• **Record excerpts**:
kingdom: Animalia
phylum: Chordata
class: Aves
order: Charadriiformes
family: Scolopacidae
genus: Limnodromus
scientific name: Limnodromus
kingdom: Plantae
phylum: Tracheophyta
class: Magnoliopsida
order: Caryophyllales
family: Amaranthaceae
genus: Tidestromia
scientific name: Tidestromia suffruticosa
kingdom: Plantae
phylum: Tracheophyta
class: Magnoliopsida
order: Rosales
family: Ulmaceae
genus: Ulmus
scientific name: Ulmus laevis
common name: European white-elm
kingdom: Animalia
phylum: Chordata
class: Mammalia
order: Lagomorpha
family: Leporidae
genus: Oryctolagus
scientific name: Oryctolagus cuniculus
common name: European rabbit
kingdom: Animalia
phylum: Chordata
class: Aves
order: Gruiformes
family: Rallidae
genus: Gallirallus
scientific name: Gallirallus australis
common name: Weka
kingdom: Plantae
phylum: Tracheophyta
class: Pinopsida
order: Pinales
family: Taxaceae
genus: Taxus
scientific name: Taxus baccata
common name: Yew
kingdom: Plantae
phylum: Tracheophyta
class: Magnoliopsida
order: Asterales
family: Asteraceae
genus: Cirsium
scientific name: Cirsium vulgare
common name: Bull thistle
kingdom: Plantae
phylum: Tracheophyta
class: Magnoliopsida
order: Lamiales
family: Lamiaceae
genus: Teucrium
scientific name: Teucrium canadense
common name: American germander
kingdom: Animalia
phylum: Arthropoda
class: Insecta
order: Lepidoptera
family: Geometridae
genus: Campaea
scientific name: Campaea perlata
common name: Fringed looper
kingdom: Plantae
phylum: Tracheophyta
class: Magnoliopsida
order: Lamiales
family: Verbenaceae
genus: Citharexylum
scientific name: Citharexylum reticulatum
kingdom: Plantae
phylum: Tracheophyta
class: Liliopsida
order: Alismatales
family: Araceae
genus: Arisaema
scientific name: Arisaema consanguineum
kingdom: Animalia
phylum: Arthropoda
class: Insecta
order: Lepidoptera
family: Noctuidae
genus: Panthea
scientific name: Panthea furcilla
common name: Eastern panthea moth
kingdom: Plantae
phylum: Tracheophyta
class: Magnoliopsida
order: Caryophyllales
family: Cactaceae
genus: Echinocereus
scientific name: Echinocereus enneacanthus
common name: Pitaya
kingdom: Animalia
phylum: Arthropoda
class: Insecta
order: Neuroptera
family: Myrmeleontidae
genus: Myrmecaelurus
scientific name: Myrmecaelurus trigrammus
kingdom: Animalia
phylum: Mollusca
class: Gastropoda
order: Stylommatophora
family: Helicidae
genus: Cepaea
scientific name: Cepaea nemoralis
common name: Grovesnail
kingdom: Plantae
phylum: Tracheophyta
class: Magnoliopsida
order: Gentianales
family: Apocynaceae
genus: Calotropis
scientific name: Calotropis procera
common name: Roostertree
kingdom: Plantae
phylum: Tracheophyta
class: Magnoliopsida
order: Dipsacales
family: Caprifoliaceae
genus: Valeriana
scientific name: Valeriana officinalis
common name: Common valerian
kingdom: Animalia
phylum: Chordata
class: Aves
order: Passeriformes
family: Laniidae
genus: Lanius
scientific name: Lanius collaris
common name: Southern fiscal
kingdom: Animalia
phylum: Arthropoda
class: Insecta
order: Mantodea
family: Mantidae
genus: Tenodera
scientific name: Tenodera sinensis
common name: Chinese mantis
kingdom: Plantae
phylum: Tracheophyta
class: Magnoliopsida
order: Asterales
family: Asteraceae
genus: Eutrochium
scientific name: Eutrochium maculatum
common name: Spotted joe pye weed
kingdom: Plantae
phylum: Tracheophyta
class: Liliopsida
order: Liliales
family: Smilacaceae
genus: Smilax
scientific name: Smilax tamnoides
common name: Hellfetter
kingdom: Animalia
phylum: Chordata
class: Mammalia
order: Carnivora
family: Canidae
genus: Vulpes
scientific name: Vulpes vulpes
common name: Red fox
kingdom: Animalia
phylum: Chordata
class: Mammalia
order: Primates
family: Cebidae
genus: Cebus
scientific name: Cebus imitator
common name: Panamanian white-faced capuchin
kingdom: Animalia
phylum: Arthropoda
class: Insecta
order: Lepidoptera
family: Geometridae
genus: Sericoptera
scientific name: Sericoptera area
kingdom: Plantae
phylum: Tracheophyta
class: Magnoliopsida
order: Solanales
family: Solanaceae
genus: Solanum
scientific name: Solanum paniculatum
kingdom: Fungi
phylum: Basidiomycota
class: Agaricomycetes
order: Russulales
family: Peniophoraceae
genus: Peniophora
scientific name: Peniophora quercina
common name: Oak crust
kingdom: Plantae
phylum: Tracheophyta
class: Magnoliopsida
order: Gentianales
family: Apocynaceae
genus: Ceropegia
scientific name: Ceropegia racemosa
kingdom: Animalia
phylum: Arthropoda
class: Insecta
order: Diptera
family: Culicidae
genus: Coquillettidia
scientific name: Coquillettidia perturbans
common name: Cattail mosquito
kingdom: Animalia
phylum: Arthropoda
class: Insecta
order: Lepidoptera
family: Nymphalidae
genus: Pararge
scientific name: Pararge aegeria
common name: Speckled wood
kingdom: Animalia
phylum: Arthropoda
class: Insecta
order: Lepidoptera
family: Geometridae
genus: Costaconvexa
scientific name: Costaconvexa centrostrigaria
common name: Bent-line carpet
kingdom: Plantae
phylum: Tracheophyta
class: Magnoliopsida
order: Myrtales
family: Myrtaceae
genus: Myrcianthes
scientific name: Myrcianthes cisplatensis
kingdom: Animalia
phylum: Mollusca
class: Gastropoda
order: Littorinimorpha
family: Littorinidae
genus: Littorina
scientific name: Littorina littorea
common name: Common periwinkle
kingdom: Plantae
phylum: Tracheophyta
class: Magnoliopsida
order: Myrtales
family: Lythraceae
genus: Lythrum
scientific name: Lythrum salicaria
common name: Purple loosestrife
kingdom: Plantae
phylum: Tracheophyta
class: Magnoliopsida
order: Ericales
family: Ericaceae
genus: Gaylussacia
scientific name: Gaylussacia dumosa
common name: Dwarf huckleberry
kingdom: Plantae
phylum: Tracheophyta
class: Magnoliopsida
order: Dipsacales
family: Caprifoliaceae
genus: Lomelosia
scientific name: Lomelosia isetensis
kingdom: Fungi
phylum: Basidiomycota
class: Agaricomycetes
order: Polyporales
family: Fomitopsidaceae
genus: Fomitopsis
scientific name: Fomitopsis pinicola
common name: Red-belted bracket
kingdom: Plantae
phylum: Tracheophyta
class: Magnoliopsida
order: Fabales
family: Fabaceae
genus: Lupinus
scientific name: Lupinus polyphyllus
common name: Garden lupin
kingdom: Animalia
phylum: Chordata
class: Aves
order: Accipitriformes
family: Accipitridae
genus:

• **Problem to work on**: List the record lines above as a numbered list, leaving out blank lines: begin at the line containing "common name: Bull thistle" and stop after the line containing "scientific name: Calotropis procera".

• **Solution for this exercise**:
1. common name: Bull thistle
2. kingdom: Plantae
3. phylum: Tracheophyta
4. class: Magnoliopsida
5. order: Lamiales
6. family: Lamiaceae
7. genus: Teucrium
8. scientific name: Teucrium canadense
9. common name: American germander
10. kingdom: Animalia
11. phylum: Arthropoda
12. class: Insecta
13. order: Lepidoptera
14. family: Geometridae
15. genus: Campaea
16. scientific name: Campaea perlata
17. common name: Fringed looper
18. kingdom: Plantae
19. phylum: Tracheophyta
20. class: Magnoliopsida
21. order: Lamiales
22. family: Verbenaceae
23. genus: Citharexylum
24. scientific name: Citharexylum reticulatum
25. kingdom: Plantae
26. phylum: Tracheophyta
27. class: Liliopsida
28. order: Alismatales
29. family: Araceae
30. genus: Arisaema
31. scientific name: Arisaema consanguineum
32. kingdom: Animalia
33. phylum: Arthropoda
34. class: Insecta
35. order: Lepidoptera
36. family: Noctuidae
37. genus: Panthea
38. scientific name: Panthea furcilla
39. common name: Eastern panthea moth
40. kingdom: Plantae
41. phylum: Tracheophyta
42. class: Magnoliopsida
43. order: Caryophyllales
44. family: Cactaceae
45. genus: Echinocereus
46. scientific name: Echinocereus enneacanthus
47. common name: Pitaya
48. kingdom: Animalia
49. phylum: Arthropoda
50. class: Insecta
51. order: Neuroptera
52. family: Myrmeleontidae
53. genus: Myrmecaelurus
54. scientific name: Myrmecaelurus trigrammus
55. kingdom: Animalia
56. phylum: Mollusca
57. class: Gastropoda
58. order: Stylommatophora
59. family: Helicidae
60. genus: Cepaea
61. scientific name: Cepaea nemoralis
62. common name: Grovesnail
63. kingdom: Plantae
64. phylum: Tracheophyta
65. class: Magnoliopsida
66. order: Gentianales
67. family: Apocynaceae
68. genus: Calotropis
69. scientific name: Calotropis procera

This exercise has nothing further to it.